**Article:**

-.-.-

The graph of $y = f^{-1}(x)$ is always the reflection of $y = f(x)$ in the line $y = x$. For inverse trig functions, this reflection is only of the restricted piece of the original function. $y = \sin^{-1}x$ reflects only $y = \sin x$ for $x \in [-\frac{\pi}{2}, \frac{\pi}{2}]$.

$\tan^{-1}x \to \pm\dfrac{\pi}{2}$ as $x \to \pm\infty$

$\sin^{-1}$ is increasing

Passes through $(-1, -\frac{\pi}{2})$, $(0, 0)$, $(1, \frac{\pi}{2})$. Always increasing. Concave down for $x>0$, concave up for $x < 0$.

$\cos^{-1}$ is decreasing

Passes through $(1, 0)$, $(0, \frac{\pi}{2})$, $(-1, \pi)$. Always decreasing. No negative outputs.

$\tan^{-1}$ has asymptotes

Horizontal asymptotes at $y = \pm\frac{\pi}{2}$. Passes through $(0, 0)$. Increasing. Odd function: $\tan^{-1}(-x) = -\tan^{-1}x$.

What you'll master

Know

Key facts

Key points on each inverse trig graph: intercepts and endpoints
Monotonicity: $\sin^{-1}$ and $\tan^{-1}$ increase; $\cos^{-1}$ decreases
Horizontal asymptotes of $\tan^{-1}x$ at $y = \pm\frac{\pi}{2}$

Understand

Concepts

The reflection property: inverse function graphs reflect in $y = x$
Why $\tan^{-1}$ has asymptotes but $\sin^{-1}$ and $\cos^{-1}$ do not
Why the graphs of $\sin^{-1}x$ and $\cos^{-1}x$ intersect at $x = \frac{1}{\sqrt{2}}$

Can do

Skills

Sketch all three inverse trig graphs with correct features labelled
Identify and explain key features: domain, range, intercepts, concavity
Prove the intersection of $\sin^{-1}x$ and $\cos^{-1}x$

Key terms

Reflection in $y = x$The graph of an inverse function is the mirror image of the original (restricted) function in the line $y = x$. Points $(a,b)$ and $(b,a)$ are reflections of each other.

MonotonicA function that is always increasing or always decreasing. All three inverse trig functions are monotonic.

Horizontal asymptoteA horizontal line $y = k$ that the graph approaches as $x \to \pm\infty$. $\tan^{-1}x$ has asymptotes $y = \pm\frac{\pi}{2}$.

ConcavityWhether the graph curves upward (concave up) or downward (concave down). Changes in concavity occur at inflection points.

Odd functionA function with $f(-x) = -f(x)$, symmetric about the origin. Both $\sin^{-1}x$ and $\tan^{-1}x$ are odd functions.

Complement sum$\sin^{-1}x + \cos^{-1}x = \frac{\pi}{2}$ — the graphs of $\sin^{-1}x$ and $\cos^{-1}x$ sum to $\frac{\pi}{2}$ at every $x$ in their domain.

Graph of $y = \sin^{-1}x$

core concept

The graph of $y = \sin^{-1}x$ is the reflection of $y = \sin x$ restricted to $x \in [-\frac{\pi}{2}, \frac{\pi}{2}]$, reflected in the line $y = x$.

-.-.-

**Record excerpts:**
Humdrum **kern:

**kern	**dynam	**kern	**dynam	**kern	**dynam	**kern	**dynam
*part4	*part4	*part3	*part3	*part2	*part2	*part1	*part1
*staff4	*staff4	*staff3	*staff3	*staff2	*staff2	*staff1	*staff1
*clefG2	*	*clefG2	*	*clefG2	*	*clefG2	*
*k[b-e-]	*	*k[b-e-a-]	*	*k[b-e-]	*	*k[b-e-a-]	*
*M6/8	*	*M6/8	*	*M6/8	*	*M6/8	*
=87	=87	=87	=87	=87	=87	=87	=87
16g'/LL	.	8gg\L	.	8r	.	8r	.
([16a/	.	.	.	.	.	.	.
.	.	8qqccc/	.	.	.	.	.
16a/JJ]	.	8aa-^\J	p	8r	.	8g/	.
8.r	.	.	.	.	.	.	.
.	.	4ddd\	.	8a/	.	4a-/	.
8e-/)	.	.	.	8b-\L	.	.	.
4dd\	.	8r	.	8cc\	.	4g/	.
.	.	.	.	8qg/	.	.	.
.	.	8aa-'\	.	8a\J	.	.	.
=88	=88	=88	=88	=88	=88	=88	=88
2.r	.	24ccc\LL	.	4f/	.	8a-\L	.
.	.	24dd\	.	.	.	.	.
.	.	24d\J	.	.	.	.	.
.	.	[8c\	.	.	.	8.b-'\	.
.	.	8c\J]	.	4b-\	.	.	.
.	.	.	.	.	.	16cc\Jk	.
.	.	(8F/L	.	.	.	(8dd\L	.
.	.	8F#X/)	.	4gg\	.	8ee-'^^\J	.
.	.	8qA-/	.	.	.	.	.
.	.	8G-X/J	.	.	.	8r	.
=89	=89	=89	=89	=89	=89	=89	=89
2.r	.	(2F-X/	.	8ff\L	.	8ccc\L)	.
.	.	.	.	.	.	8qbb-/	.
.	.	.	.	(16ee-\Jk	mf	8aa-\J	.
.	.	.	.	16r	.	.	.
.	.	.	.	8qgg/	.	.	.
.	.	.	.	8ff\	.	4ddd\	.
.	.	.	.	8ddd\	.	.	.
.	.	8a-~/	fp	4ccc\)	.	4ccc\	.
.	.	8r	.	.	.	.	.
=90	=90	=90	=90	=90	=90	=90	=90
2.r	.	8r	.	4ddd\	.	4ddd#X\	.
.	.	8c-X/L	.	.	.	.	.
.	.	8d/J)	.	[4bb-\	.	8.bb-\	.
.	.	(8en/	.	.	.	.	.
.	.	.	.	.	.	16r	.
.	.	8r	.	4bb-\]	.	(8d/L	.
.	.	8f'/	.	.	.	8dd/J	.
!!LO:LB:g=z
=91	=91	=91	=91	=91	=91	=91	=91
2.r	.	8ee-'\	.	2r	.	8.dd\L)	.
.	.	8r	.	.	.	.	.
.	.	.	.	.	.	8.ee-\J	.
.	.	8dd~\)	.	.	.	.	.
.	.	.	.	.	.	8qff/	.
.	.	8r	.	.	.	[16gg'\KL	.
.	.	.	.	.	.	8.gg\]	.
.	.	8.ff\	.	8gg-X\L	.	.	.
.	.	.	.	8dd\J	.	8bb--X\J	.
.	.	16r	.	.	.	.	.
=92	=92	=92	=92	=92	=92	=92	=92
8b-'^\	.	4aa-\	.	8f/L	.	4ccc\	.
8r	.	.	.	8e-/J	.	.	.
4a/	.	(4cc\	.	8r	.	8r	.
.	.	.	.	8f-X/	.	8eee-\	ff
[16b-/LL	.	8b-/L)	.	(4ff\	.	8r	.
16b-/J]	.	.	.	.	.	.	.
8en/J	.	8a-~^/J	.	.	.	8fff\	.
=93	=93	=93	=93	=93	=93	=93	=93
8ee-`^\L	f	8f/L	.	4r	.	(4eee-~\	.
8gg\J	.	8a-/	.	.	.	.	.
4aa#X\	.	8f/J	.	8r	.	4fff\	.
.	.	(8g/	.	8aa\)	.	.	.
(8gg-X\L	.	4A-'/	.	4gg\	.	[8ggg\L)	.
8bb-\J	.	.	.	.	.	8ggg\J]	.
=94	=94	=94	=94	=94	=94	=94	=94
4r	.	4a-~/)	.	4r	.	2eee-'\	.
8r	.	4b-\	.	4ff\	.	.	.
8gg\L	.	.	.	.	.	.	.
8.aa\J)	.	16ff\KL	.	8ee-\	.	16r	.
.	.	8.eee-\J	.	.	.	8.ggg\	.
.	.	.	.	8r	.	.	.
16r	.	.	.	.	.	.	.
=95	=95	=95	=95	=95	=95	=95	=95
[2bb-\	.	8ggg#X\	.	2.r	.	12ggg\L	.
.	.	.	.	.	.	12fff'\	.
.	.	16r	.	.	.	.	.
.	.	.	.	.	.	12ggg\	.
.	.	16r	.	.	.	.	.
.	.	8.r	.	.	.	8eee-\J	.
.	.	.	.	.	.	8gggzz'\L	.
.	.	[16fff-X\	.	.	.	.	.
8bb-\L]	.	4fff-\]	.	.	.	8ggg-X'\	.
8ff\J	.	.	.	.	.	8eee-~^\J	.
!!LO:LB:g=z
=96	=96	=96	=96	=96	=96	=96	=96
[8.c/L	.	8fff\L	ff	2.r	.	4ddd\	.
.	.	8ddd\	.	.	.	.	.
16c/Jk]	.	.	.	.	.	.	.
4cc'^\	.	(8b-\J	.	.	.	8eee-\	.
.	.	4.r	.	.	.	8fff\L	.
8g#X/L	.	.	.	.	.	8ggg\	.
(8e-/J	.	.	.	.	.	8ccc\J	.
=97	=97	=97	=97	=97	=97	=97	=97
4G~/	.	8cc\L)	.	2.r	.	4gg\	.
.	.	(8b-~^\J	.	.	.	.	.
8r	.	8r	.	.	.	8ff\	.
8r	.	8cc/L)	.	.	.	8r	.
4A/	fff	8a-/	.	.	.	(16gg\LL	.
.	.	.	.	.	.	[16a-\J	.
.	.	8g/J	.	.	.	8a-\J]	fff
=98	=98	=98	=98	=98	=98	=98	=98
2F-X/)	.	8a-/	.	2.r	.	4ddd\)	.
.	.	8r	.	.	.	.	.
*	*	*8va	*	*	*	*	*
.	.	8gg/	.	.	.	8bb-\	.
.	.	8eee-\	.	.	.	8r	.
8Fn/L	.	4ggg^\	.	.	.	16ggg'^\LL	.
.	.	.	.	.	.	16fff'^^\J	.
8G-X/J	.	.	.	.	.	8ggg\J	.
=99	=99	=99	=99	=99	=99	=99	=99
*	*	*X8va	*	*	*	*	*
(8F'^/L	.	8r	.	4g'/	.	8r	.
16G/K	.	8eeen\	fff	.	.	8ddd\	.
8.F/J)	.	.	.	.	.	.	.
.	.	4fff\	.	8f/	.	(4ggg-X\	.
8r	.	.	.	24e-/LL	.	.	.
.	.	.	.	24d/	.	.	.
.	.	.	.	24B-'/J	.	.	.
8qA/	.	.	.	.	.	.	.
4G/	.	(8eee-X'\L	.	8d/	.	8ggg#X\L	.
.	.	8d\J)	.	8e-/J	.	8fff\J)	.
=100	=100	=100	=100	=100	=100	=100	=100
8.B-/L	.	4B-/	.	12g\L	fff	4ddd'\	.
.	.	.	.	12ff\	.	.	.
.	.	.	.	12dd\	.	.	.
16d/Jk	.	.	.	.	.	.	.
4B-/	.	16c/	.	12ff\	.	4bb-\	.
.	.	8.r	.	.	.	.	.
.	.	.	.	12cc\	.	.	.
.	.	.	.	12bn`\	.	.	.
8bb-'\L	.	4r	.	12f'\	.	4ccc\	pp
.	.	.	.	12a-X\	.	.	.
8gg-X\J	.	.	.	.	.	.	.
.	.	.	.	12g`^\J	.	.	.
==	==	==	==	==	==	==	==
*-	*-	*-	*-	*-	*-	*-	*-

-.-.-

**Exercises:**
1. Condense the paragraph of the inverse trig graphs article that begins "The graph of $y = f^{-1}(x)$" into a short bulleted list, retaining its main facts.
2. Extend the inverse trig graphs article past its final sentence, in the same formal style.

**Exercise results:**
1.
- The graph of $y = f^{-1}(x)$ is the reflection of $y = f(x)$ in the line $y = x$.
- For inverse trig functions, only the restricted piece of the original function is reflected.
- Example: $y = \sin^{-1}x$ reflects $y = \sin x$ only for $x \in [-\frac{\pi}{2}, \frac{\pi}{2}]$.

2.
$y = \sin^{-1}x$ is increasing, passes through the origin, and is an odd function symmetric about $(0,0)$.

Domain: $[-1, 1]$
Range: $[-\frac{\pi}{2}, \frac{\pi}{2}]$
Passes through: $(0, 0)$, $(1, \frac{\pi}{2})$, $(-1, -\frac{\pi}{2})$
Always increasing
Odd function: $\sin^{-1}(-x) = -\sin^{-1}(x)$ — symmetric about the origin
Concavity: concave down for $x > 0$; concave up for $x < 0$
No asymptotes (it is a bounded, finite curve)

Reflection check. Take any point on the restricted $y = \sin x$, e.g.\ $(\frac{\pi}{6}, \frac{1}{2})$. Reflecting in $y = x$ gives $(\frac{1}{2}, \frac{\pi}{6})$. Verify: $\sin^{-1}(\frac{1}{2}) = \frac{\pi}{6}$. ✓ This is the definition of an inverse function.

The graph of $y = \sin^{-1}x$ is the reflection of $y = \sin x$ restricted to $x \in [-\frac{\pi}{2}, \frac{\pi}{2}]$, reflected in the line $y = x$.

Pause — copy the key features of $y=\sin^{-1}x$: domain $[-1,1]$, range $[-\pi/2,\pi/2]$, passes through $(-1,-\pi/2),(0,0),(1,\pi/2)$, and sketch the shape into your book.

Quick check: Which point does $y = \sin^{-1}x$ pass through?

Graph of $y = \cos^{-1}x$

core concept

We just saw that the graph of $y=\sin^{-1}x$ is the reflection of $y=\sin x$ (restricted to $[-\pi/2,\pi/2]$) in the line $y=x$; it has domain $[-1,1]$, range $[-\pi/2,\pi/2]$, and passes through $(-1,-\pi/2),(0,0),(1,\pi/2)$. That raises a question: how do the graphs of $y=\cos^{-1}x$ and $y=\tan^{-1}x$ differ — specifically, which ones have horizontal asymptotes, and where do they intersect the axes? This card answers it → $\cos^{-1}$ has no asymptote (domain $[-1,1]$); $\tan^{-1}$ has two asymptotes $y=\pm\pi/2$ and passes through the origin.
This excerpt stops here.